PotPlayer Audio(.wav) File Vulnerabilitiy

PotPlayer Audio(.wav) File Exploit Vulnerability

( Remote Code Execution )

CVE-2018-16797

Tested Version : PotPlayer 1.7.8556 (32bit) - PotPlayer.exe, PotPlayerMini.exe

Tested OS : Windows 7 Pro, Windows 7 Home K (reliable 100%)

1. Wav Header

This is a Wav File Format and the problematic registers are three.

BytesPerSec : used to make PotPlayer use large sized heap buffers (Src&Dst heap)

SamplesPerSec : used to control Size of Source heap.

data chunk size : used to control Size of Destination heap.

So First, edit BytesPerSec to big. ex) 0x11111111 and set SamplersPerSec to big and Data_Chunk_Size to small. Then heap buffer overflow is occurred.

2. Function table info for EIP control.

( in PotPlayer.dll )

The function pointer I choose for EIP control is part of ffcodec. EIP is controlled when the "call eax" command is called.

※ When come here, the EDI register has the starting address of the destination heap. A suitable place to Exploit~!

Check the function table info. This is a heap area and LFH flag is enabled.

(LFH Size : 0x2a8, Requested size : 0x2a0)

The depth of the lfh heap of 0x2a8 is just 0x10. Since I was tested in Windows 7, the destination heap can be overwritten if there is a chunk that precedes ffcodec function table.

Then, Let's get the same lfh chunk to the Dst Heap.

3. Control Size of Destination Heap

( in PotPlayer.dll )

Let's look at how to get the destination heap size. The value of 0x02 seems a fixed value. so 0x02*4==0x08 also fixed value. What we have to see here is the value of SamplesPerSec header.

In short, the formula for the Dst heap size is ( (imul SamplesPerSec, 0x08) shl 2 ) + 0x100000.

Ignore the last BP, (sar ebp,2) because when the heap is allocated, being multiplied by 4 again.

Let's make a value of 0x000002a0 for Dst Heap Size. Because the LFH Heap Size for EIP control is 0x2a8 (requested 0x2a0). The answer is to set the SamplesPerSec header value to ffff8015.

Check below.

imul 0x08, ffff8015 == imul 0x08, -7FEB == -3FF58 == FFFC00A8

shl FFFC00A8, 2 == FFF002A0

lea eax, [FFF002A0+0x100000] == 1(bye~!) 000002a0

Change SamplesPerSec header to FFFF8015 for to overwrite LFH chunk of ffcodec.
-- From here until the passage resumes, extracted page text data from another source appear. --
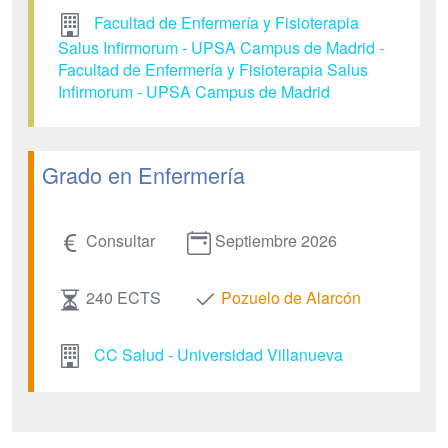
Facultad de Enfermería y Fisioterapia
Salus Infirmorum - UPSA Campus de Madrid -
Facultad de Enfermería y Fisioterapia Salus
Infirmorum - UPSA Campus de Madrid
Grado en Enfermería
Consultar
Septiembre 2026
240 ECTS
Pozuelo de Alarcón
CC Salud - Universidad Villanueva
Then we always get a block allocated before the third stage than ffcodec function table.

EIP register is controlled if we can overwrite 4 blocks of lfh blcok size of 0x2a8.

Finally we have controlled the EIP register. 43673000="Cg0" is a part of 'pattern' in metasploit.

4. Control Size of Source heap and Values for shellcode

First, the file data is moved to the heap.

The first falsification. Simply convert double precision floating point to single precision floating points. And here you can see that the source heap size is half that of the data chunk header. ( Modulation varies depending on the type of sample file bit. )

This is the second modulation. It's a little complicated, but it's bypassable anyway, so let's just look at the bypass process.

If the largest value in the 400 samples is greater than the value from the image, the second modulation is not reflected.

Because I used a 64bit file, it is 8 bytes per sample. As mentioned above, it is somewhat complex, so let's use the calculated values in a fixed way. Put 00000004333346 in the file for every 400h samples.